Enfield Council’s £6 billion Meridian Water regeneration scheme has been hit by further delays amid surging construction and borrowing costs.

Forecast spending on the 10,000-home development in Edmonton is set to drop by £67 million during the current financial year as housing and infrastructure works are pushed back in a bid to control costs.

It is one of multiple housing projects in the borough – totalling more than 1,000  proposed homes – to face delays or be withdrawn as the rate of inflation has soared to 10%. The details are set out in a report that was presented to the council’s cabinet on Wednesday.

The report reveals the final design work for Meridian Four, which is expected to deliver more than 800 homes within the wider Meridian Water development zone, will be pushed back to the next financial year.

A contract to deliver street works for the Meridian Water scheme that was due to begin this summer is now expected to start early next year due to “significant budget pressure”.

The latest project cost plan indicates a £42 million budget pressure, which is “mainly due to exceptional inflation cost increases” totalling £30m and “fees related to prolongation and design changes” which add up to £12 million.

Railway upgrade works that would help boost train services at Meridian Water Station have also been pushed back because of design hold-ups and delays in the procurement of a contractor.

After years of delays and setbacks, construction work on the first homes at Meridian Water finally began in August last year. In 2020, opposition councillors warned that the council’s “unashamedly ambitious” capital programme, funded partly through increased borrowing, could leave the council vulnerable to a rise in interest rates.
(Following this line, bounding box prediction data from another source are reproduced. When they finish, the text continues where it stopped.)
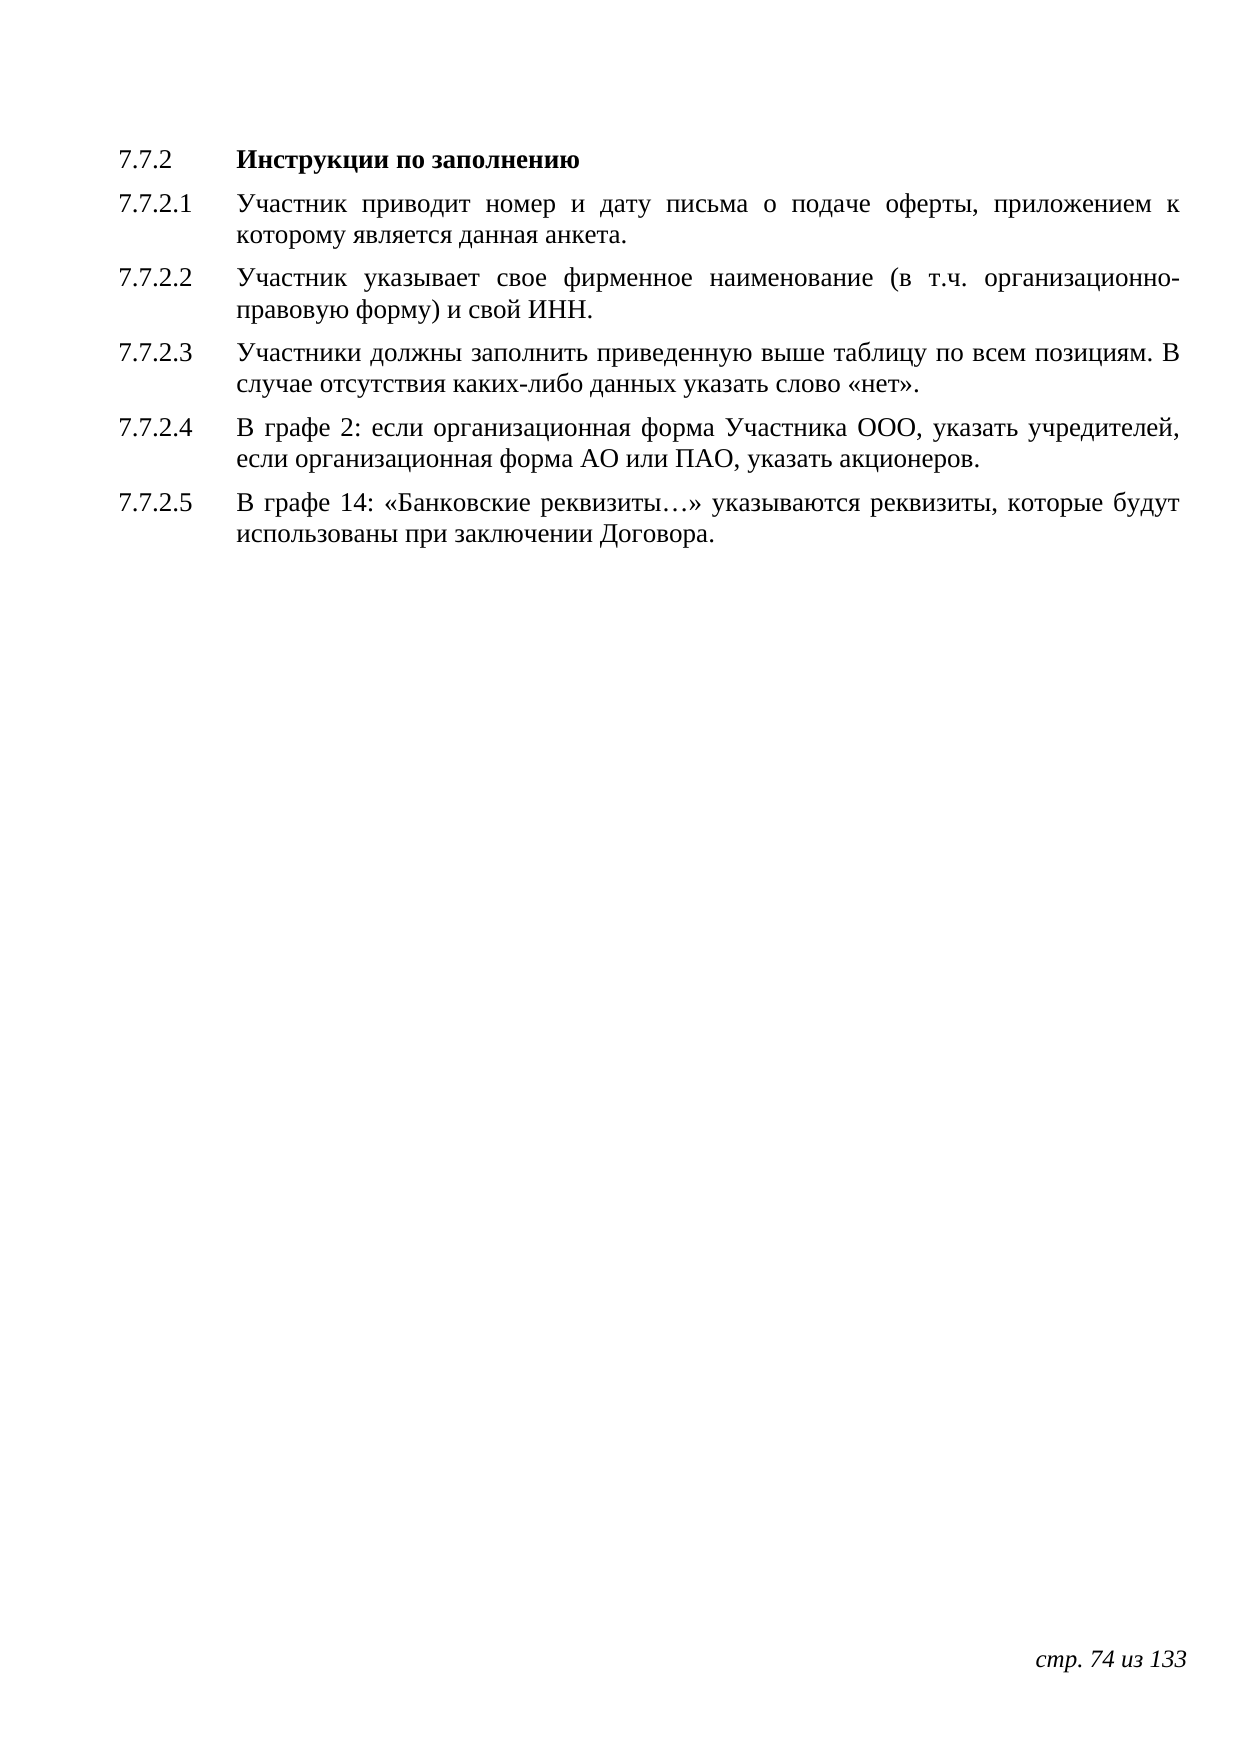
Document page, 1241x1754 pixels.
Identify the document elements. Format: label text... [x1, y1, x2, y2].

text В графе 14: «Банковские реквизиты…» указываются реквизиты, которые будут использованы при заключении Договора. [118, 486, 1181, 548]
text Участник указывает свое фирменное наименование (в т.ч. организационно-правовую форму) и свой ИНН. [118, 262, 1181, 324]
text В графе 2: если организационная форма Участника ООО, указать учредителей, если организационная форма АО или ПАО, указать акционеров. [118, 411, 1181, 473]
text Участники должны заполнить приведенную выше таблицу по всем позициям. В случае отсутствия каких-либо данных указать слово «нет». [118, 336, 1181, 399]
text Участник приводит номер и дату письма о подаче оферты, приложением к которому является данная анкета. [118, 187, 1181, 249]
text Инструкции по заполнению [118, 143, 1181, 174]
The cabinet report states that £332 million – only 68% of the 2022/23 capital programme budget of £486 million – is expected to be spent during the current financial year. It blames “the aftermath of the Covid-19 pandemic, disruption of global supply chains and more recently soaring inflation and the economic impact of the war in Ukraine”.
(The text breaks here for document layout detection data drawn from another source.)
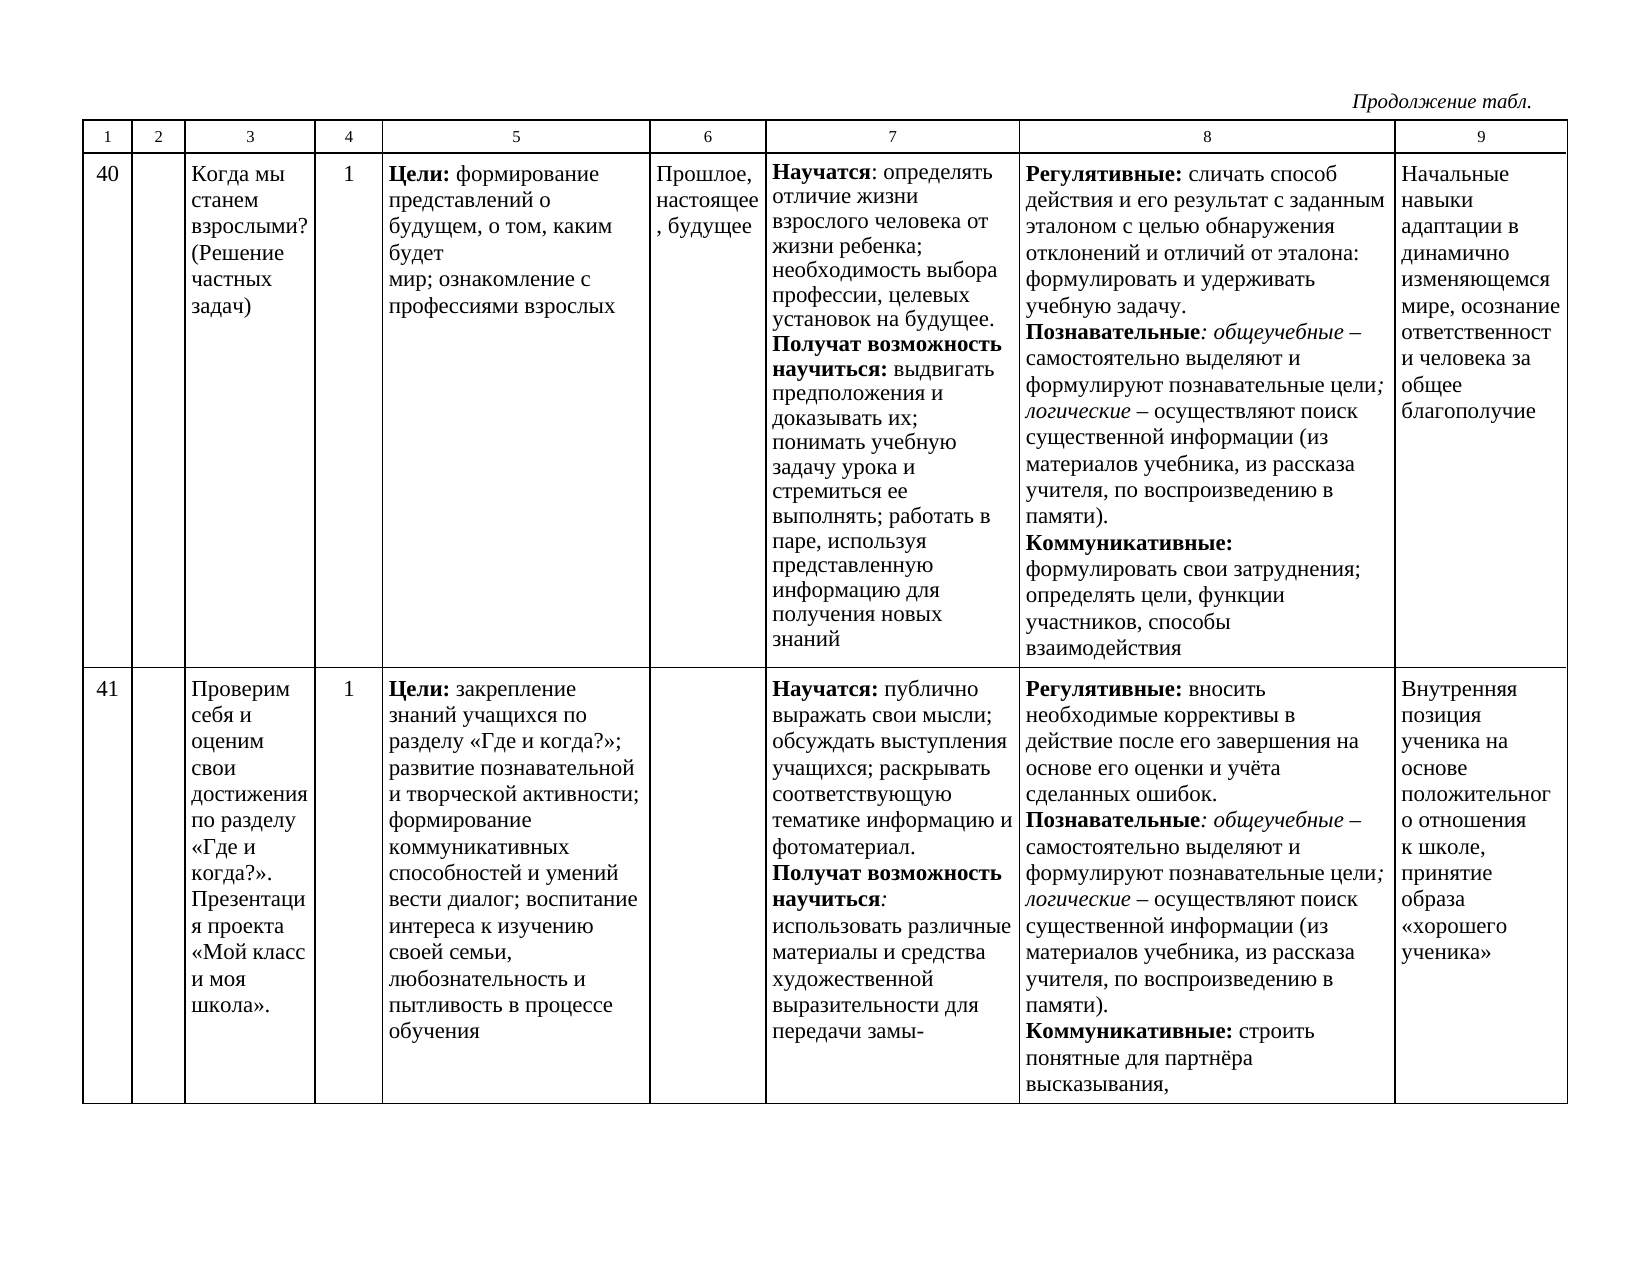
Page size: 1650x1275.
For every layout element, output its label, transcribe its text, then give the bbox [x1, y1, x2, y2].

table_header 5 [383, 121, 649, 152]
table_cell [133, 154, 184, 667]
table_cell Внутренняя позиция ученика на основе положительного отношения к школе, принятие образа «хорошего ученика» [1396, 667, 1567, 1103]
table_header 4 [316, 121, 382, 152]
table_header 1 [84, 121, 131, 152]
table_cell Регулятивные: сличать способ действия и его результат с заданным эталоном с целью обнаружения отклонений и отличий от эталона: формулировать и удерживать учебную задачу. Познавательные: общеучебные – самостоятельно выделяют и формулируют познавательные цели; логические – осуществляют поиск существенной информации (из материалов учебника, из рассказа учителя, по воспроизведению в памяти). Коммуникативные: формулировать свои затруднения; определять цели, функции участников, способы взаимодействия [1020, 154, 1394, 667]
text Продолжение табл. [118, 88, 1532, 113]
table_cell 41 [84, 668, 131, 1103]
table_cell Проверим себя и оценим свои достижения по разделу «Где и когда?». Презентация проекта «Мой класс и моя школа». [186, 668, 314, 1103]
table_header 3 [186, 121, 314, 152]
table_cell Регулятивные: вносить необходимые коррективы в действие после его завершения на основе его оценки и учёта сделанных ошибок. Познавательные: общеучебные – самостоятельно выделяют и формулируют познавательные цели; логические – осуществляют поиск существенной информации (из материалов учебника, из рассказа учителя, по воспроизведению в памяти). Коммуникативные: строить понятные для партнёра высказывания, [1020, 668, 1394, 1103]
table_header 2 [133, 121, 184, 152]
table_header 9 [1396, 121, 1567, 152]
table_cell [651, 668, 765, 1103]
table_cell 1 [316, 154, 382, 667]
table_header 8 [1020, 121, 1394, 152]
table_cell 1 [316, 668, 382, 1103]
table_cell Прошлое, настоящее, будущее [651, 154, 765, 667]
table_cell [133, 668, 184, 1103]
table_cell Начальные навыки адаптации в динамично изменяющемся мире, осознание ответственности человека за общее благополучие [1396, 152, 1567, 667]
table_cell 40 [84, 154, 131, 667]
table_cell Цели: закрепление знаний учащихся по разделу «Где и когда?»; развитие познавательной и творческой активности; формирование коммуникативных способностей и умений вести диалог; воспитание интереса к изучению своей семьи, любознательность и пытливость в процессе обучения [383, 668, 649, 1103]
table_cell Когда мы станем взрослыми? (Решение частных задач) [186, 154, 314, 667]
table_cell Научатся: определять отличие жизни взрослого человека от жизни ребенка; необходимость выбора профессии, целевых установок на будущее. Получат возможность научиться: выдвигать предположения и доказывать их; понимать учебную задачу урока и стремиться ее выполнять; работать в паре, используя представленную информацию для получения новых знаний [767, 154, 1019, 667]
table_cell Цели: формирование представлений о будущем, о том, каким будет мир; ознакомление с профессиями взрослых [383, 154, 649, 667]
table_header 7 [767, 121, 1019, 152]
table_header 6 [651, 121, 765, 152]
table_cell Научатся: публично выражать свои мысли; обсуждать выступления учащихся; раскрывать соответствующую тематике информацию и фотоматериал. Получат возможность научиться: использовать различные материалы и средства художественной выразительности для передачи замы- [767, 668, 1019, 1103]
Interest rates have risen in response to inflation, pushing up public sector borrowing rates. The report says these increases “have an acute impact on the revenue financing costs of borrowing undertaken to deliver the capital programme”.

Elsewhere in the borough, work on several smaller housing projects in Angel Edmonton (Raynham and Upton roads), Enfield Highway (Exeter Road Estate) and Edmonton Green (Gatward Green) have all been delayed. Together, the schemes are due to provide 272 homes. A project to build 23 homes in Bullsmoor (Dendridge Close) has even been withdrawn as funds are instead redirected to Meridian Water. Several school expansion projects also face delays.

Cllr Tim Leaver, cabinet member for finance and procurement, told Wednesday’s meeting that firms the council works with were also experiencing mounting costs. He said the important point was to ensure the council gets value for money and delivers “on projects that matter to residents in Enfield”.

In response to a question from deputy leader Cllr Ergin Erbil about how the council was working to mitigate rising inflation and borrowing costs, Cllr Leaver added that councillors needed to have a “realistic expectation that there will be cost pressures everywhere and in everything we do, and we need to ensure we are working well with our suppliers to ensure we are supporting them during this time”.

Council leader Cllr Nesil Caliskan said the council was reprofiling projects to focus on those that provide the best social value as well as monetary value, adding that local authorities across London are doing the same thing in response to growing economic pressures.